(Saved data entries)
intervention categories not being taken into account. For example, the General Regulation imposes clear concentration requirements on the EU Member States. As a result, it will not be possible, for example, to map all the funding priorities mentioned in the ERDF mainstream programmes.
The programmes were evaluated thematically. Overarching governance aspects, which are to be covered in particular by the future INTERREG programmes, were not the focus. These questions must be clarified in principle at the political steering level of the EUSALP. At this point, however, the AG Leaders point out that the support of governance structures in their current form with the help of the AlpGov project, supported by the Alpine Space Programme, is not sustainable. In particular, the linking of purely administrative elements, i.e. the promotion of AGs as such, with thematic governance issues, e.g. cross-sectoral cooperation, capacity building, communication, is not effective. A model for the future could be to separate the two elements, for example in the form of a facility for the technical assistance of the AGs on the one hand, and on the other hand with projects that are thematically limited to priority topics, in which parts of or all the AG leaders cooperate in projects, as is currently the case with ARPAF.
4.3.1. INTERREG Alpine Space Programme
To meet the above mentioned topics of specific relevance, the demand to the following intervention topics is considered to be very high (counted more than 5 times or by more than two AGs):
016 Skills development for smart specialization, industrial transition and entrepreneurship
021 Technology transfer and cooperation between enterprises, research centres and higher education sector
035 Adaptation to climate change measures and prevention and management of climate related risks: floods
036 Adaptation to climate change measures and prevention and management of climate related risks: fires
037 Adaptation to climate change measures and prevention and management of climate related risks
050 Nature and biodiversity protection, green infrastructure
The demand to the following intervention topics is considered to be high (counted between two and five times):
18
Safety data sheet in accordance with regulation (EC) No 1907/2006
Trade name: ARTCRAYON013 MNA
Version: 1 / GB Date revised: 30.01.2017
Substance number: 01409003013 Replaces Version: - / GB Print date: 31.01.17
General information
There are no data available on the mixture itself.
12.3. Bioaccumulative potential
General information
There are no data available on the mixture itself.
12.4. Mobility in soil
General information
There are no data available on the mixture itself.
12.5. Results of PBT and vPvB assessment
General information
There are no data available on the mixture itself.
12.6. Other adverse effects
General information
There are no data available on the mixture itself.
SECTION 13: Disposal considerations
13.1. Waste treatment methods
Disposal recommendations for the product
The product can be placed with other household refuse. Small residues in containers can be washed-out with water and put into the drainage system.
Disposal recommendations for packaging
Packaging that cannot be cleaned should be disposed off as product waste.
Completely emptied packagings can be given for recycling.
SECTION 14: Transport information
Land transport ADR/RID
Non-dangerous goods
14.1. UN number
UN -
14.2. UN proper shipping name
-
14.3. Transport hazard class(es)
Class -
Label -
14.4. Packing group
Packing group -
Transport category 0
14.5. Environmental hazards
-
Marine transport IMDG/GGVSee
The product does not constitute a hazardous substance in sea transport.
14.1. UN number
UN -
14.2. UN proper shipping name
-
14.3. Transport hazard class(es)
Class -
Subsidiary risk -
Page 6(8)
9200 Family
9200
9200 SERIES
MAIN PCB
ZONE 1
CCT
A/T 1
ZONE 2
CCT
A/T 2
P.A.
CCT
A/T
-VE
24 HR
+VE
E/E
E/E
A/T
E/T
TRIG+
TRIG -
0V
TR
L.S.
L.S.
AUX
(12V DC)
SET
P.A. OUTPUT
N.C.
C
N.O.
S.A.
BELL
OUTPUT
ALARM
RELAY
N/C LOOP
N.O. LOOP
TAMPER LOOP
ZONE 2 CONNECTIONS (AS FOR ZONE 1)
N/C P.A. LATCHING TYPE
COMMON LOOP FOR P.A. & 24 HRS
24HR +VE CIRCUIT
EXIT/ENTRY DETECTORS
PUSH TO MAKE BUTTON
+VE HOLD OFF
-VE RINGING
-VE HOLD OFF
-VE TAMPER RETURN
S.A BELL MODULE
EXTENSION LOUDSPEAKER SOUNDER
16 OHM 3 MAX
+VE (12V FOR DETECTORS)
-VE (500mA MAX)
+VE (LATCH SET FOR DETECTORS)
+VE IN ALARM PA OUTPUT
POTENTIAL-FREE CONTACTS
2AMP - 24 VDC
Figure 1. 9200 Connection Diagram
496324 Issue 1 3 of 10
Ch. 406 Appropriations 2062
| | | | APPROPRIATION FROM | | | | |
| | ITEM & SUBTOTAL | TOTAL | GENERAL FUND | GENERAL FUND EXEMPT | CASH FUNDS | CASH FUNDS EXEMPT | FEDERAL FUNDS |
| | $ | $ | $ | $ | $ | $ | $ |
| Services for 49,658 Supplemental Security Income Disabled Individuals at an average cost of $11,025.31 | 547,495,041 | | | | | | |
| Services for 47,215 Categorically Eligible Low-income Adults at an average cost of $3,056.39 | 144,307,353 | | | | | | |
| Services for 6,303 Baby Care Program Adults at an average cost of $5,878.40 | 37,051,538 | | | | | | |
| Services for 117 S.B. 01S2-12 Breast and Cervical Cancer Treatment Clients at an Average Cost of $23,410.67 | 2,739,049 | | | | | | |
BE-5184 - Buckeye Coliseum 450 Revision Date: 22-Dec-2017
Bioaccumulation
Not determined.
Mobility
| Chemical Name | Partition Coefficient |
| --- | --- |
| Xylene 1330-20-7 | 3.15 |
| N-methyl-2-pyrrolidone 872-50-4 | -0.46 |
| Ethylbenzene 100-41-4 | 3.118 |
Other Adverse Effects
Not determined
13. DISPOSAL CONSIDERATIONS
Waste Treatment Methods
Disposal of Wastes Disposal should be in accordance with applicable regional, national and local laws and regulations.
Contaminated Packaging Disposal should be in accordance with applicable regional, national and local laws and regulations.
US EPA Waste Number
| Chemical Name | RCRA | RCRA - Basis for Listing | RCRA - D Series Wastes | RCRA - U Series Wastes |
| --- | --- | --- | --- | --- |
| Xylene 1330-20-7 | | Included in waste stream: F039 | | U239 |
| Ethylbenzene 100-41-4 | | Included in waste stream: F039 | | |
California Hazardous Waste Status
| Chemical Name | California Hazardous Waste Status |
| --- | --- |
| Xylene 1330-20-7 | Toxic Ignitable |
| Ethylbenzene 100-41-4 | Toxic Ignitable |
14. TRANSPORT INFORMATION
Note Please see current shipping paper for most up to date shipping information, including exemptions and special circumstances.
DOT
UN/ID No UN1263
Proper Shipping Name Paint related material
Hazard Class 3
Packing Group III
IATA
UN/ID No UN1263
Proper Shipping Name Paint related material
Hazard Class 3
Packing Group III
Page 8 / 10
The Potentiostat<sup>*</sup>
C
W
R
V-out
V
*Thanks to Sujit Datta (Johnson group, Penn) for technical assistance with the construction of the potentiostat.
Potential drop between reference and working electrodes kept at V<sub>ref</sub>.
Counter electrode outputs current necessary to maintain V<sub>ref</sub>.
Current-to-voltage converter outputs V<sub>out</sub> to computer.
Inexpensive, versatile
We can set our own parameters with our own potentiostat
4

• **Exercise**:
Only lines that contain the string "outputs" count; pick each one out of the records and copy it.

• **Result below**:
Counter electrode outputs current necessary to maintain V<sub>ref</sub>.
Current-to-voltage converter outputs V<sub>out</sub> to computer.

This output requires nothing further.